SKK Migas Sebut Sektor Hulu Migas Setor Rp175 Triliun ke Kas Negara

ilustrasi (SKK Migas)ilustrasi (SKK Migas)

Pantau.com  Kepala Satuan Kerja Khusus Pelaksana Kegiatan Usaha Hulu Minyak dan Gas Bumi (SKK Migas), Amien Sunaryadi mengatakan penerimaan negara dari sektor hulu migas tahun 2017 mencapai US$13,1 miliar atau sekitar Rp175 triliun. Pencapaian tersebut, 108% dibandingkan target yang dipatok dalam Anggaran Pendapatan dan Belanja Negara Perubahan (APBNP) 2017 sebesar US$12,2 miliar.

Disebutkan, lifting atau minyak dan gas bumi siap jual, capaiannya sebesar 1,944 juta barel ekuivalen minyak per hari atau sekitar 98,9% dari target APBNP yang sebesar 1,965 juta barel ekuivalen minyak per hari. Lifting minyak bumi sebesar 803,8 ribu barel per hari, atau 98,6% dari target sebesar 815 ribu barel per hari.

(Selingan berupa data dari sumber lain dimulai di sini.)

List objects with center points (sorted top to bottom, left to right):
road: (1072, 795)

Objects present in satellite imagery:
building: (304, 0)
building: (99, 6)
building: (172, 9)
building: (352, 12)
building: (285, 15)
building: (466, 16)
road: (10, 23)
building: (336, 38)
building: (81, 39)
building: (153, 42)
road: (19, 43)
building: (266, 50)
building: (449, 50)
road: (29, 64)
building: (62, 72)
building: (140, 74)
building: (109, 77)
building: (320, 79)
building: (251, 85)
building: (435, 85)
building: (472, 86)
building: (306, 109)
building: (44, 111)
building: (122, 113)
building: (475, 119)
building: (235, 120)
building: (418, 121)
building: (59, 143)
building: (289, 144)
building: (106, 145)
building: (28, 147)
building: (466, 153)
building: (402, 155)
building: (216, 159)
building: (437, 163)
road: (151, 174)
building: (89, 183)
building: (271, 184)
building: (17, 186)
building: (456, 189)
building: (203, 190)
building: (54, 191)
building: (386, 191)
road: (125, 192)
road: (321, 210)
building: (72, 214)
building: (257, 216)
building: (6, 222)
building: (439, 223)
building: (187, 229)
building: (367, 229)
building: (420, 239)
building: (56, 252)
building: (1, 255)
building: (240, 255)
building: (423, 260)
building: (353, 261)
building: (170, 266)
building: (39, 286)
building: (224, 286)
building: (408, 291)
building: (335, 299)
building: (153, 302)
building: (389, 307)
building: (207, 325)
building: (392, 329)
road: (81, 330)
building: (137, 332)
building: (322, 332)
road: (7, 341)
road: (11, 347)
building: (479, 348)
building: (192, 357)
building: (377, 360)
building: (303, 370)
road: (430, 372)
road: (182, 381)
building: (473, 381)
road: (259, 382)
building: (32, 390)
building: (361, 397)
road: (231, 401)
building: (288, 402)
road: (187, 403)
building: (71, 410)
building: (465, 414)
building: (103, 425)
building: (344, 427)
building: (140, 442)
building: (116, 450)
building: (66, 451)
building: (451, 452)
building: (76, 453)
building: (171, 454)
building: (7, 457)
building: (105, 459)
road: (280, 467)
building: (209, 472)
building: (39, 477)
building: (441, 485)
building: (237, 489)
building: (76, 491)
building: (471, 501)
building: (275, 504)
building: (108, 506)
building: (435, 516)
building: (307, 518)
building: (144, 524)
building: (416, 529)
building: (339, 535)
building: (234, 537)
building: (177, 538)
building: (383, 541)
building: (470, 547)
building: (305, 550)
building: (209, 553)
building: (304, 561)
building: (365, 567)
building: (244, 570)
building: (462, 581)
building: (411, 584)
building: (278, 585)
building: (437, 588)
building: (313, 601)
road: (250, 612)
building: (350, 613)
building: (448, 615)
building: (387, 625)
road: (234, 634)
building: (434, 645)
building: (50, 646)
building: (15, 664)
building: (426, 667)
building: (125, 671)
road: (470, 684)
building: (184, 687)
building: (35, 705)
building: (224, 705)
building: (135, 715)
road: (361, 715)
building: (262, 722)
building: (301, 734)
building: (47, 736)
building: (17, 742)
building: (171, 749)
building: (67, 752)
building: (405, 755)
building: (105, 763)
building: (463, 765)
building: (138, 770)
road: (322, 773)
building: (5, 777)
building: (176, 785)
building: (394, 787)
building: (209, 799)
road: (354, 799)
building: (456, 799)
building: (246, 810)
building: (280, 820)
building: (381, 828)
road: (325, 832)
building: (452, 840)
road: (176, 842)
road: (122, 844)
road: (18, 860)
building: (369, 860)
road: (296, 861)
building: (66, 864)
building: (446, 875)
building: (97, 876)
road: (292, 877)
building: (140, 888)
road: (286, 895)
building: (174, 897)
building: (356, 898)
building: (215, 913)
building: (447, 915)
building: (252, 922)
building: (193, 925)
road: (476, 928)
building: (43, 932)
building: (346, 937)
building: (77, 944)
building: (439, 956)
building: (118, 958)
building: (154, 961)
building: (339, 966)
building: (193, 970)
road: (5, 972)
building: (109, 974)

Sedangkan realisasi lifting gas bumi sebesar 6.386 juta standar kaki kubik per hari atau 99,2% dari target yang sebesar 6.440 juta standar kaki kubik per hari.

SKK Migas mencatat pada 2017, terdapat 14 proyek yang mulai berproduksi dengan tambahan sebesar 3.800 barel per hari dan 587 juta kaki kubik per hari hingga 31 Desember 2017. Puncak produksi dari ke-14 proyek tersebut mencapai 21.280 barel minyak per hari dan 1.194 juta kaki kubik per hari.

Sementara itu realisasi investasi tahun 2017 sebesar US$9,33 miliar dari kesepakatan dalam WP&B sebesar US$12,29 miliar. Dari jumlah tersebut, investasi untuk blok eksplorasi hanya sebesar US$180 juta, sebesar US$9,15 miliar untuk blok eksploitasi.

Di sisi lain pengembalian biaya operasi (cost recovery) sebesar US$11,3 miliar atau 106% dari target APBNP 2017 sebesar US$10,7 milliar (unaudited). Alokasi biaya terbesar cost recovery untuk mendukung aktivitas operasi sebesar 47%  dan depresiasi sebesar 29%.